Before I moved to Japan, I had a lot of preconceptions about what life would be like here, based on watching Japanese animation and dramas. But when I arrived here back in 1991, I was actually surprised at some of the things I didn't find, starting with the near total lack of anything bearing the name teriyaki -- the flavoring is used but is never referred to with that name, except the McDonald's Teriyaki McBurger. I'd read a few James Clavell novels, and subliminally expected the Asian idea of "face" to be at least a small part of Japanese life -- yet the concept is so rarely mentioned here, it took me several years to learn how to express it in Japanese. I thought of Japan as being an ultra-modern country, yet when I got here, my life resembled the year I spent in New Zealand back in the 1970s -- things that most Americans take for granted like dishwashers and electric dryers were extremely rare in Japan. There were plenty of things I didn't expect to see, too, like Jehovah's Witnesses (yes, they have them here), grown-up women who act kawaii (cute) like silly anime characters, whole city grids without a single named street, Japanese translations of Harlequin Romance novels, and more vending machines within walking distance of my house than on the entire SDSU campus.

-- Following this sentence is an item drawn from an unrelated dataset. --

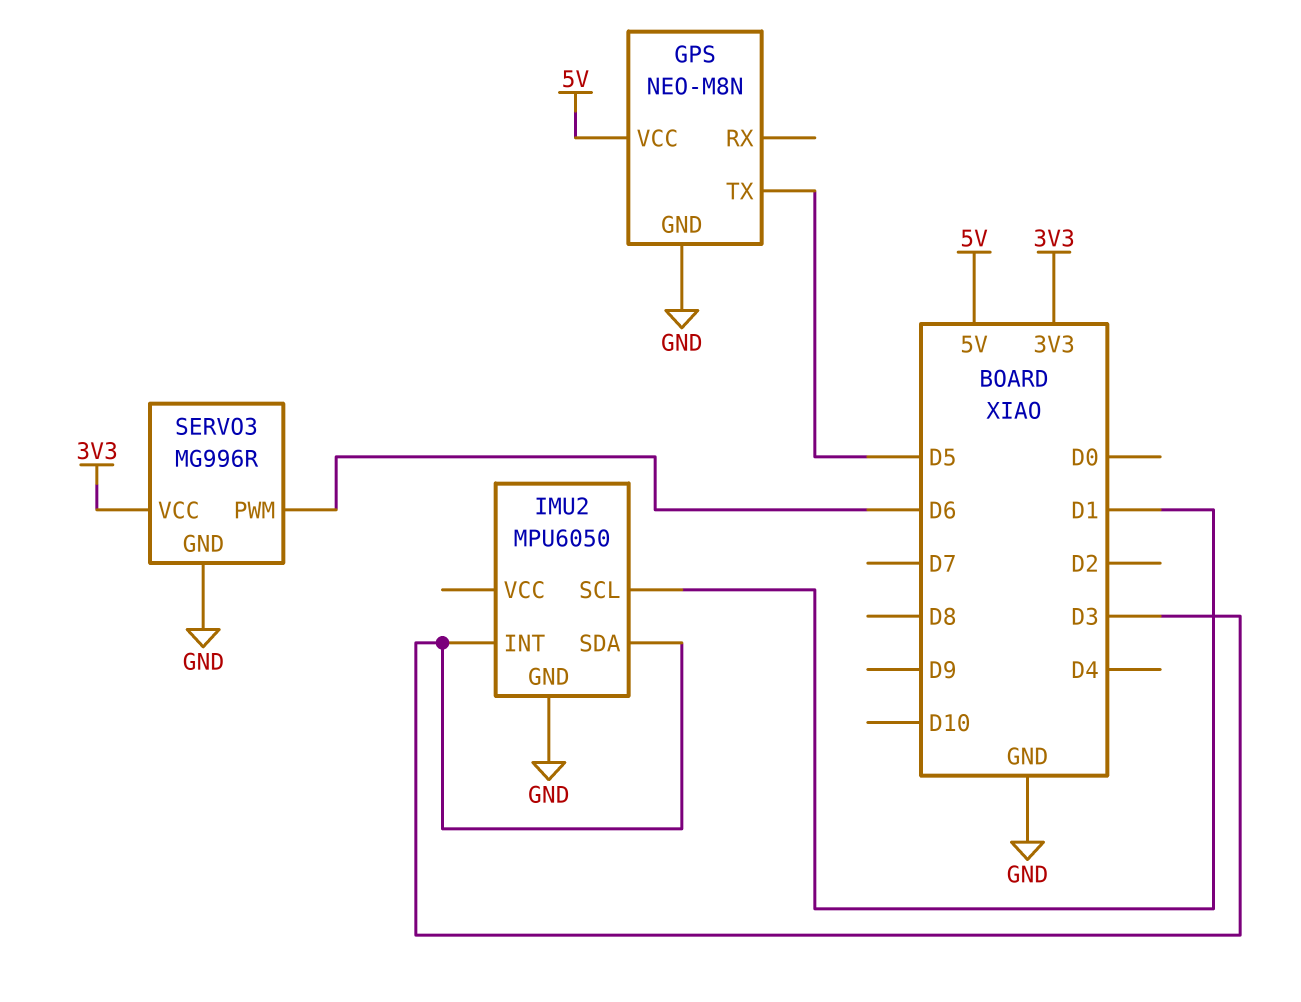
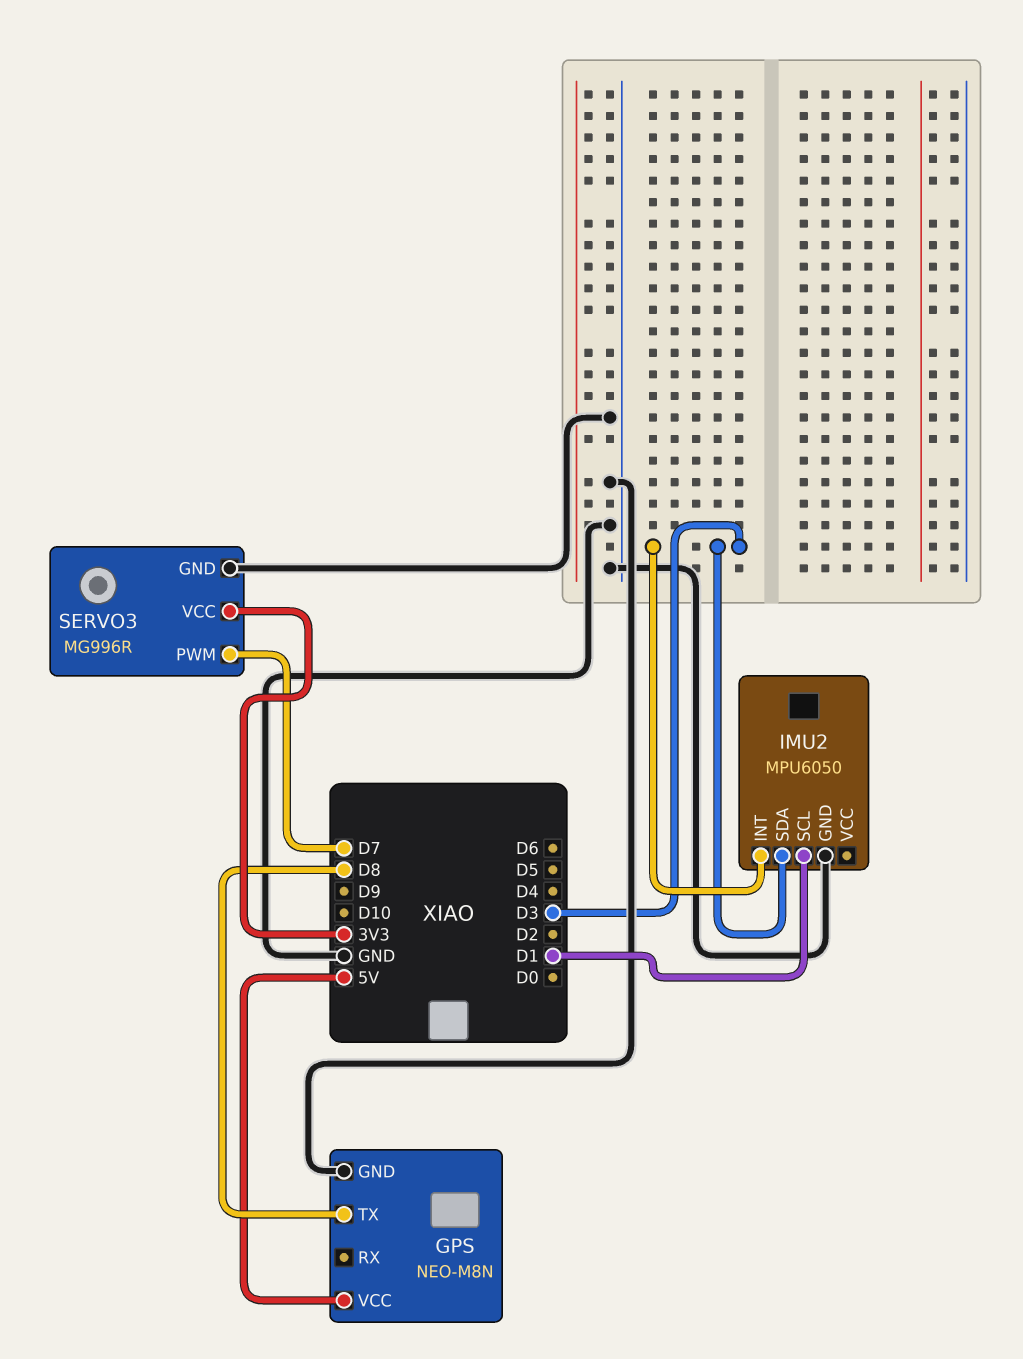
GPS pin TX: D5 -> D8
SERVO3 pin PWM: D6 -> D7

One unique aspect of the Japanese language is the high number of foreign-loan words used in daily life. The Japanese even have a writing system that's used exclusively for writing foreign words, katakana. Like its sister hiragana, katakana lets you express sounds as syllables, like ka-ki-ku-ke-ko, but never the consonant "k" by itself. Modern written Japanese is a constantly churning mix of kanji (for core meaning), hiragana (for grammatical particles) and katakana (for expressing words from other languages). Certain categories of words tend to be borrowed from English -- anything having to do with cars or technology, and many occupation titles (engineer, illustrator, programmer). Often foreign words are imported with slightly altered meanings -- for example, the Japanese use a Japanese word for a street address (juusho), but use the English word adoresu for referring to an email address. The problem is that more and more words are written in katakana these days, which creates a "comprehension gap" between young and old Japanese, with people over 40 understanding less and less. The problem is so bad that there are actually "katakana dictionaries" you can buy in stores, which help explain what these strange foreign words mean. (The Wordtank electronic dictionaries that J-List sells also include katakana dictionaries.) Just as some English speakers throw a dash of French into their writing to show off their intelligence, Japanese businessmen and news commentators love to pepper their speech with English words like "consensus" and "manifesto" and "initiative" which can cause plenty of confusion.